Suppressing inflammatory cascade by cyclo-oxygenase inhibitors attenuates quinolinic acid induced Huntington's disease-like alterations in rats

Abstract

Aims The aim of this study was to investigate the protective effects of cyclo-oxygenase inhibitors against quinolinic acid (QA) induced Huntington's disease-like alterations in rats. Main methods Quinolinic acid (300 nmol) was administered intrastriatally into the striatum to induce Huntington's disease-like alteration. Cyclo-oxygenase inhibitors celecoxib (15 and 30 mg/kg) and meloxicam (10 and 20 mg/kg) were given for 21 days. In behavioral assessment locomotor, rotarod, and balance beam walk performances were assessed. Oxidative stress, mitochondrial dysfunction, proinflammatory cytokines and caspase-3 were assessed on day 21 after behavioral assessments.

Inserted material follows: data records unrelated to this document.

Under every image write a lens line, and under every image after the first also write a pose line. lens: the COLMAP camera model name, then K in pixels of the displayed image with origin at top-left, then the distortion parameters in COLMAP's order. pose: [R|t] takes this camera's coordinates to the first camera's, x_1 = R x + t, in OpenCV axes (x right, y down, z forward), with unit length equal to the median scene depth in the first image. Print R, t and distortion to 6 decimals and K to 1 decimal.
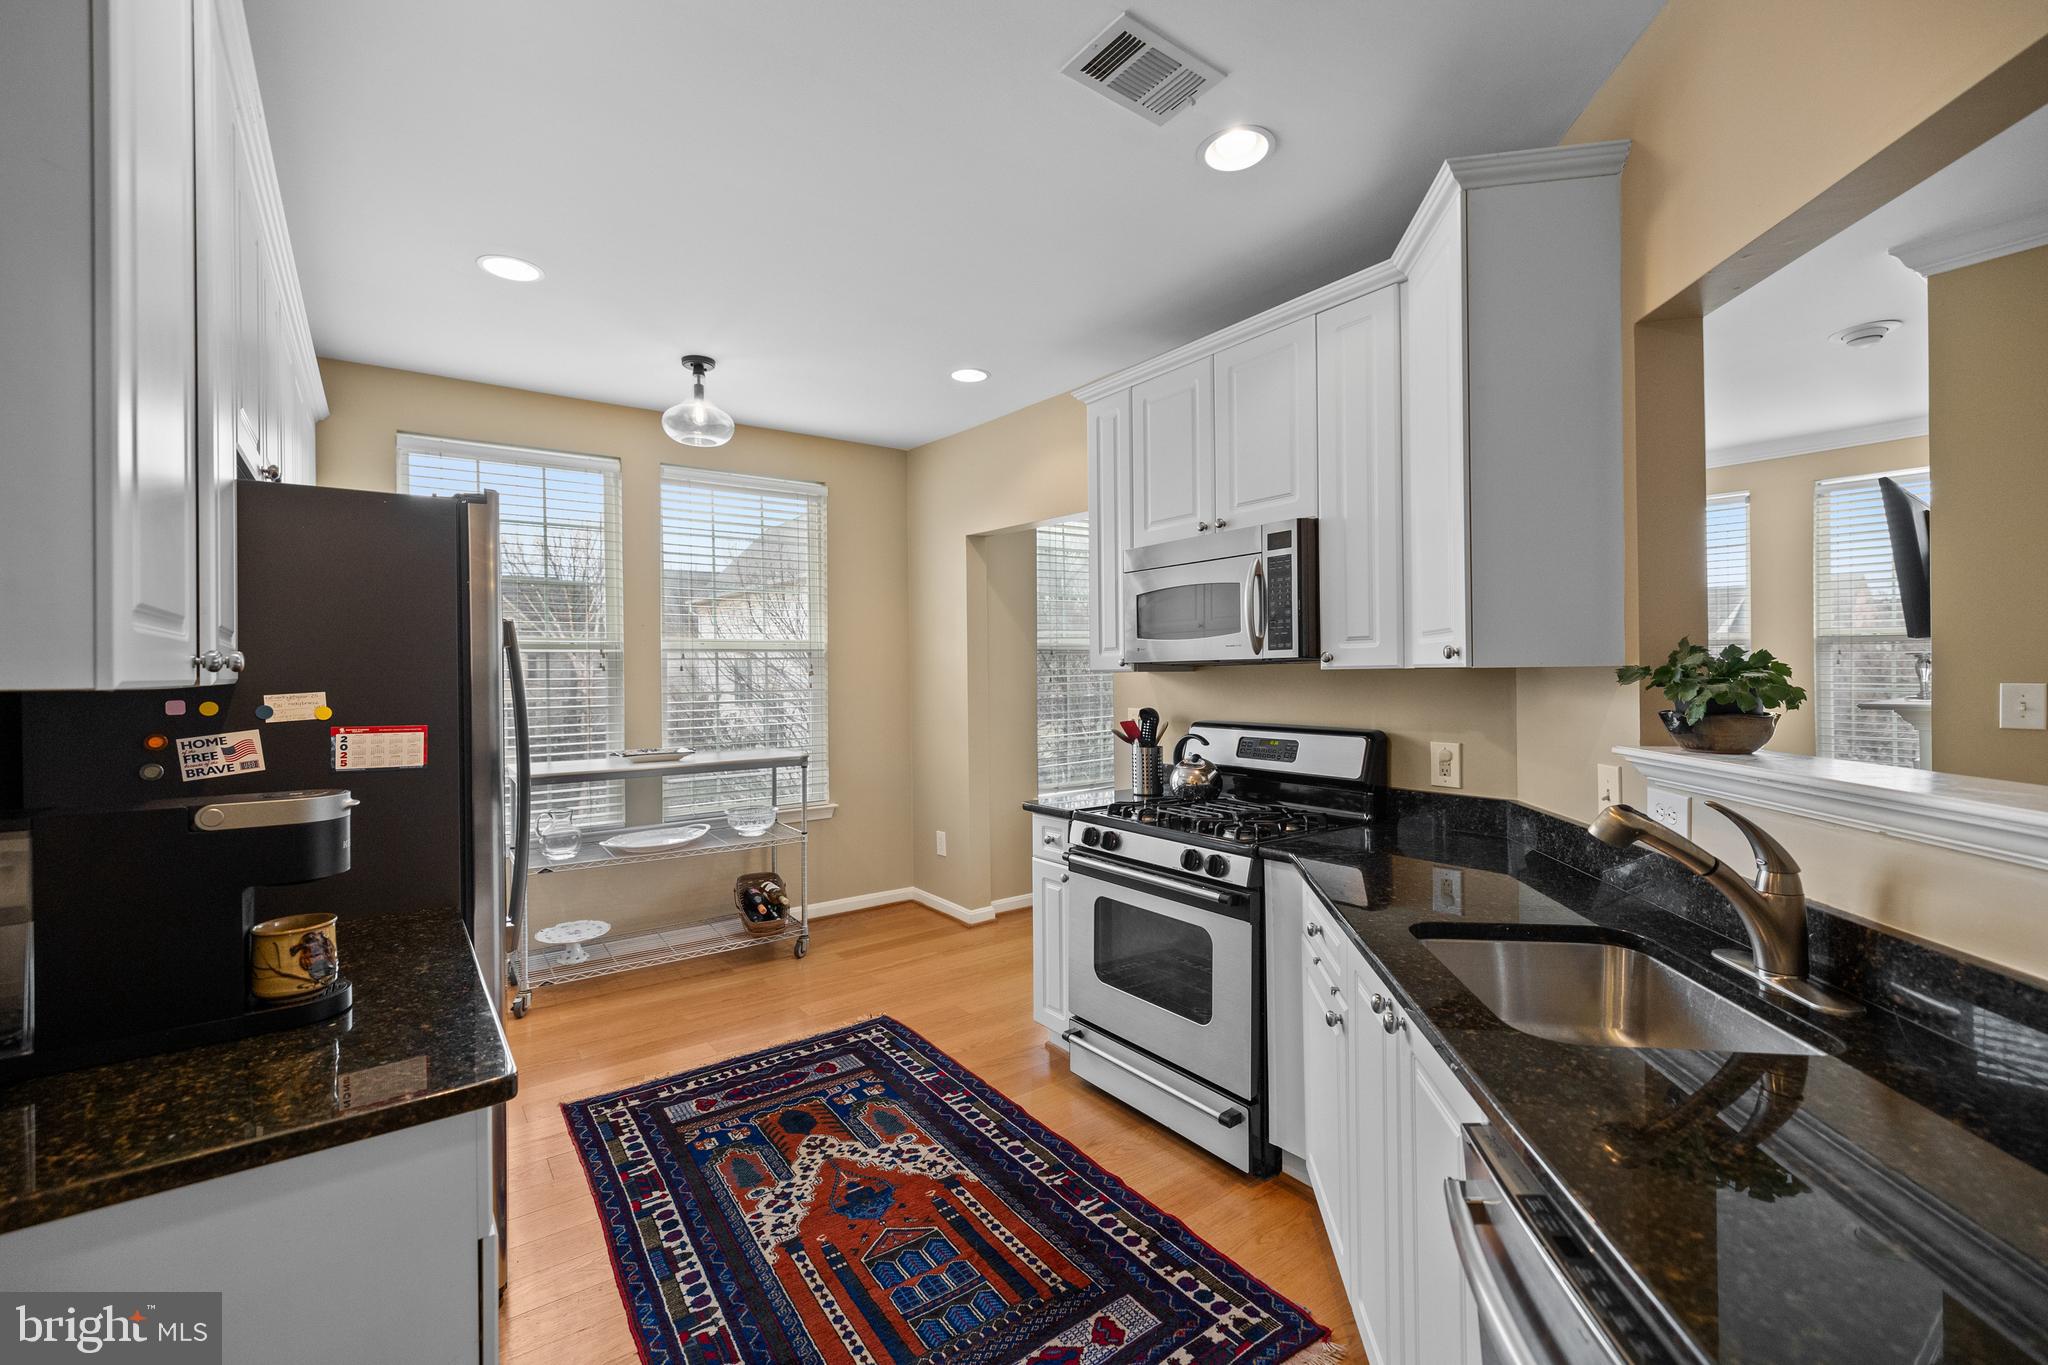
lens RADIAL K [[866.7, 0, 1021.6], [0, 866.7, 674.0], [0, 0, 1]] dist [0.003780, -0.000671]
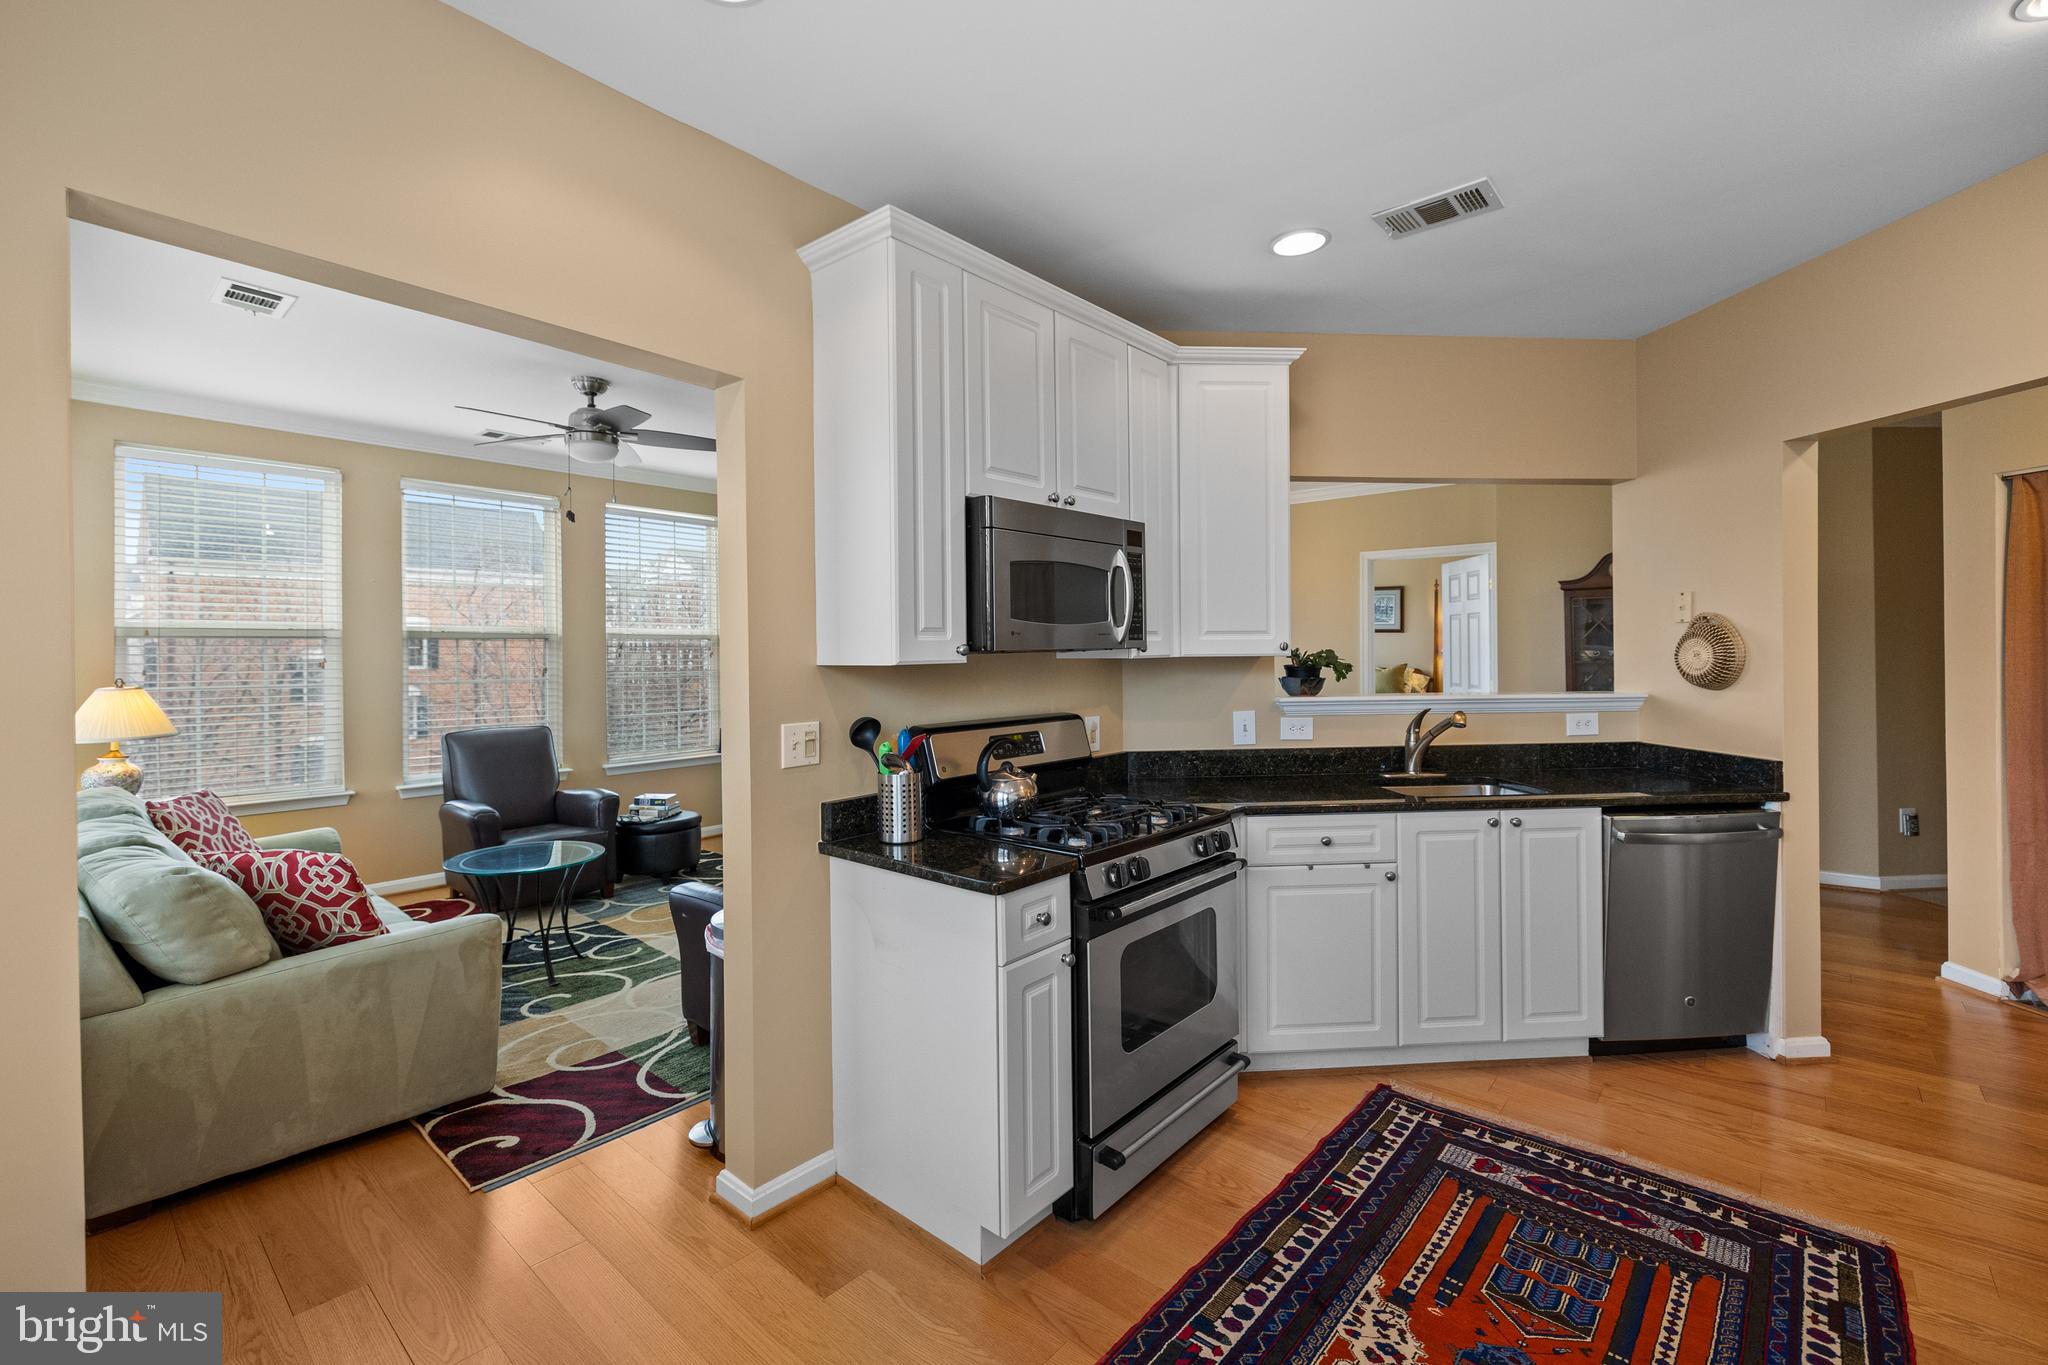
lens RADIAL K [[866.7, 0, 1025.8], [0, 866.7, 645.9], [0, 0, 1]] dist [0.003780, -0.000671]
pose [[-0.218462, 0.016165, 0.975712, -0.754179], [0.011925, 0.999832, -0.013895, -0.007358], [-0.975773, 0.008600, -0.218618, 1.427203]]
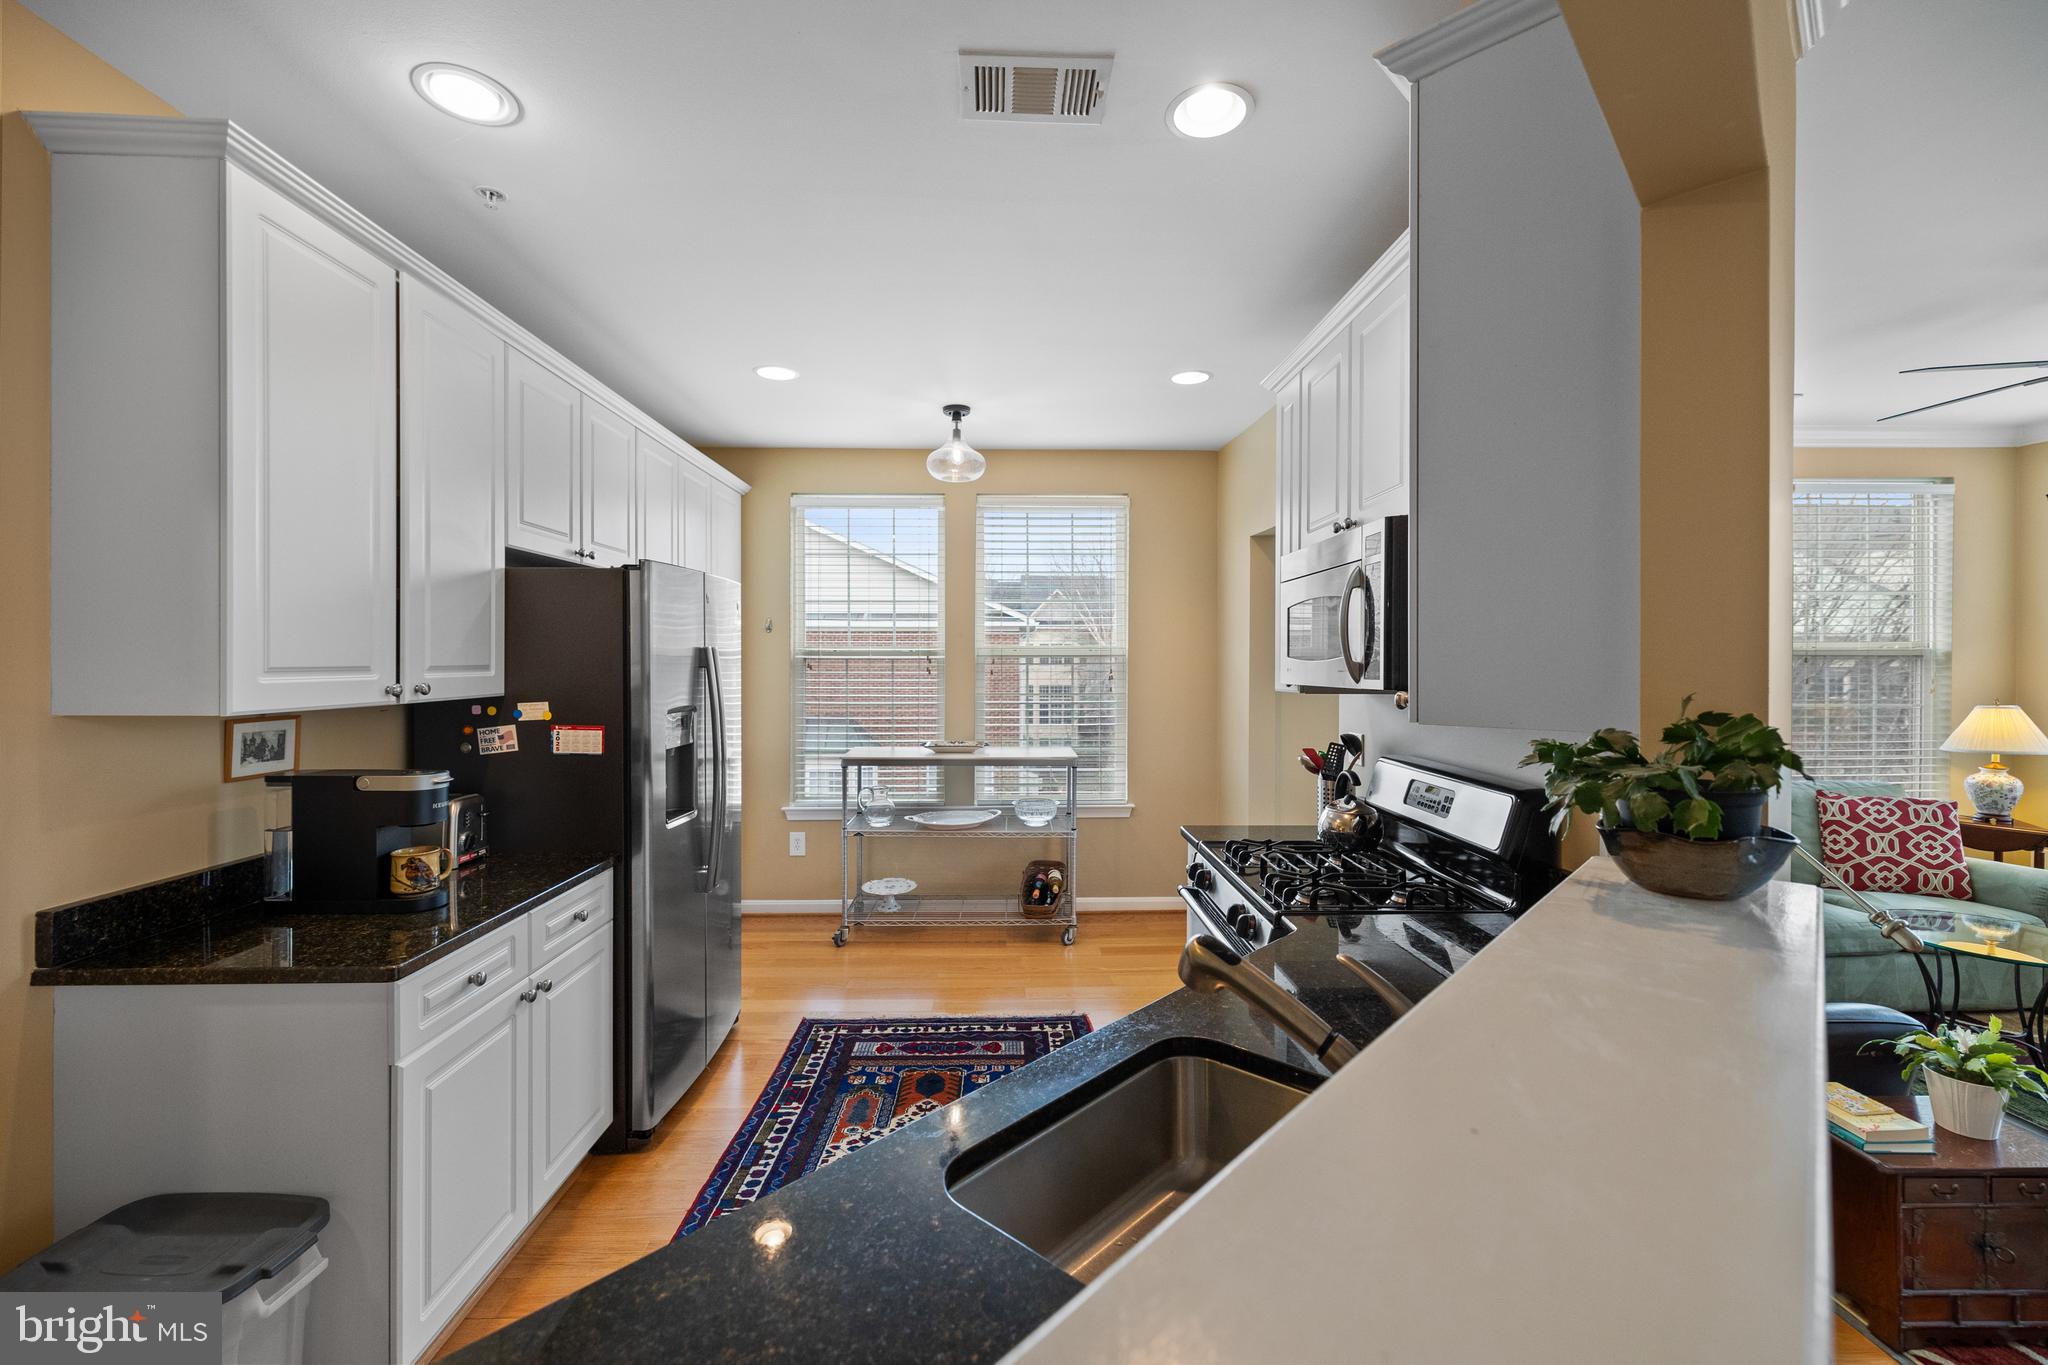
lens RADIAL K [[866.7, 0, 1022.6], [0, 866.7, 666.1], [0, 0, 1]] dist [0.003780, -0.000671]
pose [[0.821215, 0.016067, -0.570393, 0.513609], [-0.012491, 0.999870, 0.010181, -0.046464], [0.570483, -0.001236, 0.821309, 0.149971]]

Key findings Intrastriatal quinolinic acid (300 nmol) administration significantly altered the body weight, motor coordination, and induced oxidative damage (as indicated by the increase in lipid peroxidation and nitrite concentration) in the striatum as compared to sham group. Besides quinolinic acid (300 nmol) significantly depleted the mitochondrial enzyme complex levels and increased TNF-α, IL-6 and caspase-3 (marker of apoptotic cell death) levels in the striatum. Chronic treatment with celecoxib (15 and 30 mg/kg) significantly attenuated the quinolinic acid-induced behavioral and biochemical alterations, while meloxicam was able to reverse behavioral alterations at higher dose (20 mg/kg) as compared to the quinolinic acid treated group. Chronic treatment with the selective COX-2 inhibitors significantly restored the mitochondrial enzyme complex activities as well as attenuated TNF-α, IL-6 and caspase-3 levels as compared to the quinolinic acid treated group. Significance Results of the present study demonstrate the protective effect of cyclo-oxygenase inhibitors in the experimental models of Huntington's disease; and further provide evidence toward the involvement of neuroinflammatory cascade in the pathogenesis of Huntington's disease.